__Instructions to follow__
Rewrite the lines in the material below, replacing "бежевый" with "черный" everywhere it appears and keeping everything else the same.

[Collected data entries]
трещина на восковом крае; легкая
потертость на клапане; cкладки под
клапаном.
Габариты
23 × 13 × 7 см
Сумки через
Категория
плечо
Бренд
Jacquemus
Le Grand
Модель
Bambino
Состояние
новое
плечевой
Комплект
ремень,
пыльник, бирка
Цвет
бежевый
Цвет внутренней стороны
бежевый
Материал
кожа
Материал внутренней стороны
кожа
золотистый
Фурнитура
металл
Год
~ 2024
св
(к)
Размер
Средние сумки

__Expected answer__
трещина на восковом крае; легкая
потертость на клапане; cкладки под
клапаном.
Габариты
23 × 13 × 7 см
Сумки через
Категория
плечо
Бренд
Jacquemus
Le Grand
Модель
Bambino
Состояние
новое
плечевой
Комплект
ремень,
пыльник, бирка
Цвет
черный
Цвет внутренней стороны
черный
Материал
кожа
Материал внутренней стороны
кожа
золотистый
Фурнитура
металл
Год
~ 2024
св
(к)
Размер
Средние сумки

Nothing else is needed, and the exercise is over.